Now the government wants to end this, and Monday’s bill will give the UK government powers to rid themselves of much of this.
“This issue is underpriced. But it would be worth a bet that the Northern Ireland Protocol is ultimately what finishes him off – not by-elections or changes in party rules to expedite his ousting,” said one member of the government.
Multiple sources have told Sky News that this was the week when the debate swung in the ERG’s favour.
Before Monday, an important minority of cabinet were in favour of taking a hard line.
Ms Truss, Dominic Raab, the deputy prime minister, Kwasi Kwarteng, the business secretary, and Suella Braverman, the attorney general, were leading the charge to legislate to end the role of the European Court of Justice in Northern Ireland.
“Initially the PM was quite nervous and not totally convinced that was the way to go because there would be too much fallout and too much pain,” one source said.
“But then there was no domestic political danger so he was prepared to be more circumspect.”
But they added that the position last month “would have left nobody happy”.
The DUP, which is looking for an excuse to go back into power-sharing in Stormont, would have had “nothing to go back with”; the ERG would have said it was “not good enough”.
However, losing the support of four in 10 Tory MPs in Monday’s ballot meant Mr Johnson had to pick sides in this fight rather than continue his preferred approach of unconstructive ambiguity and vague threats.
“The vote swung it quite comfortably so it’s now in an ERG-friendly place.”
The row played out in two meetings of the Global Britain Strategy cabinet subcommittee this week.
Levelling Up Secretary Michael Gove raised questions about the legality of the move, while Chancellor Rishi Sunak raised the economic outcome of different scenarios.
The chancellor’s approach in particular did not impress the Brexit caucus, which could be important in a future leadership contest.
The leaking to Sky News of the legal advice by the government’s top lawyer Sir James Eadie helped poison what I’m told was already an uncomfortable discussion yet further.
But in the background the PM’s political advisor David Canzini was not shy in helping Mr Johnson to the conclusion that he could not fudge this issue: he must pick a side and the only reliable partners available – given the stance of so many of the cabinet – was to back a hardline approach.

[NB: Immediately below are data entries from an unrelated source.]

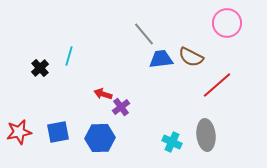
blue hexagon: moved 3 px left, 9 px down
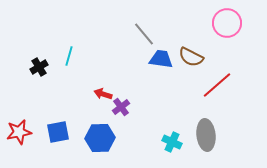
blue trapezoid: rotated 15 degrees clockwise
black cross: moved 1 px left, 1 px up; rotated 12 degrees clockwise
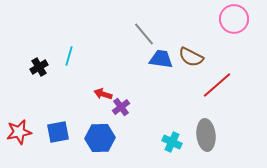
pink circle: moved 7 px right, 4 px up
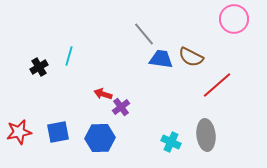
cyan cross: moved 1 px left
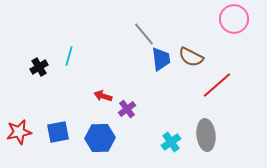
blue trapezoid: rotated 75 degrees clockwise
red arrow: moved 2 px down
purple cross: moved 6 px right, 2 px down
cyan cross: rotated 30 degrees clockwise
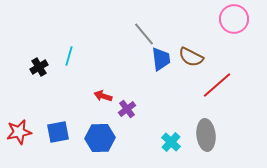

Having Truss, Raab, Braverman, Kwarteng lining up with the ERG against him at this point was too dangerous.
Thus despite some misgivings, Mr Johnson agreed to a bill now set to satisfy the ERG.
There are huge political dangers.
Some think Mr Johnson does not have the long term strength to withstand international and domestic pressure to get the legislation on the statute book – but know he might not survive as PM if he fails and the ERG withdraw their support.
This bill could take 18 months to get through both Houses of Parliament if the Lords defeat it and the PM must force it through with the Parliament Act.
Meanwhile the likely international backlash – at a time of global price rises and war in Ukraine – will be intense and grow over time as Washington weighs up joining Brussels in its attempt to punish Britain for its stance.
And could 40 or more Tory MPs rebel on this given this week’s rebellion, thus depriving the PM of a majority for the legislation?
“The hubris of English nationalism is being seen plainly in NI and people are making their decisions,” said one Tory MP, indicating that there is a depth of feeling in parts of the party that matches the Brexiteers.
This could all end in flames.
Now that the Fixed Term Parliament Act has been abolished, Mr Johnson can turn votes on the legislation into a confidence vote, triggering a general election if he loses.
The stakes are about to get very high.